Problem statement => Across all the entries below, count each line that holds "aumento" and report the figure only.

Records shown below:

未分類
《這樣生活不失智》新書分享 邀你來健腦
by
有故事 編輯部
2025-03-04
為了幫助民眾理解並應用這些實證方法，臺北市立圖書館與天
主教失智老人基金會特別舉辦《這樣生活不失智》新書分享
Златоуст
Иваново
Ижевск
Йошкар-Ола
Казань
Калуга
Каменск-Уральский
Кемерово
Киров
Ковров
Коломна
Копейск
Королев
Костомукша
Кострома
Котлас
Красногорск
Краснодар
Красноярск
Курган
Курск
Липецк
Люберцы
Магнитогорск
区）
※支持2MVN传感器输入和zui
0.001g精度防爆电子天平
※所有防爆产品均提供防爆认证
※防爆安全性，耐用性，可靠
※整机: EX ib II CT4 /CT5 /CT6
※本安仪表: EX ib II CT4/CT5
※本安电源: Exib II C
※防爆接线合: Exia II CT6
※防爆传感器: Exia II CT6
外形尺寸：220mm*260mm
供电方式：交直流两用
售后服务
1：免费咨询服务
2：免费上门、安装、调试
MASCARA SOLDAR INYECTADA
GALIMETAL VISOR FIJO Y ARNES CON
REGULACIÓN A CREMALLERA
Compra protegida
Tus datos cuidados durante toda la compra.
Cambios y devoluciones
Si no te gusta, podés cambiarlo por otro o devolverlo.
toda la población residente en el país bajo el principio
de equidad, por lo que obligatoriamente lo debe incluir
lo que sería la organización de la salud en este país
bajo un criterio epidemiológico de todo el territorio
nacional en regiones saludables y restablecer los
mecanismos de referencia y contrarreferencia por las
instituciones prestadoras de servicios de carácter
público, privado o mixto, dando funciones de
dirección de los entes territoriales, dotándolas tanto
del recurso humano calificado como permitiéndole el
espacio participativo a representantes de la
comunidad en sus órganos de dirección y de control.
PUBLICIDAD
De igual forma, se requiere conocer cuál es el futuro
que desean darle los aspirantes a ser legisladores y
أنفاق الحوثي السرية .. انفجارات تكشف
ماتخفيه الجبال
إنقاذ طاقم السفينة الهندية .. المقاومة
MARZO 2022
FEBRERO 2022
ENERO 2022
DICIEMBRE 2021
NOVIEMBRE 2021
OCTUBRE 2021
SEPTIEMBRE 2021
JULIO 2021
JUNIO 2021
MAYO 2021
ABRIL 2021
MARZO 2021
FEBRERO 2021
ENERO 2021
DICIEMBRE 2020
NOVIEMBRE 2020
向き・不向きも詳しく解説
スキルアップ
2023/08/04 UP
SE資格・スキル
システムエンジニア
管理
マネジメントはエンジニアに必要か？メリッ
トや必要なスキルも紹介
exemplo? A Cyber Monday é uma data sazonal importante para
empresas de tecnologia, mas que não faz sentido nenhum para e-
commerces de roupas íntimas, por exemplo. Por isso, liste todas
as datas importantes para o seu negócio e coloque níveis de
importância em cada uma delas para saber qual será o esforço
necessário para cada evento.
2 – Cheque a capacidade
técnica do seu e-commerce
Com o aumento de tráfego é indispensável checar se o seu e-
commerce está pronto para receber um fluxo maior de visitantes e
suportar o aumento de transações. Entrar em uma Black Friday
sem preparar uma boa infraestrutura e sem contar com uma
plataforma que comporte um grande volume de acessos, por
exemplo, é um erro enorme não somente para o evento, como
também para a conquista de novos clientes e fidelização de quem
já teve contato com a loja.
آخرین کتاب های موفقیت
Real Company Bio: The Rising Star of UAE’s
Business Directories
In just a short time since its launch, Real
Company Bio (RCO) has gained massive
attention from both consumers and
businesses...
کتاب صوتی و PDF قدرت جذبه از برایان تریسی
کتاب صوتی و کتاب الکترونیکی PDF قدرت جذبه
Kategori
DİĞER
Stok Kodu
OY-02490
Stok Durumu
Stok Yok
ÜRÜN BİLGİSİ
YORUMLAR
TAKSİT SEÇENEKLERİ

End of Records shown.

Task solution => 2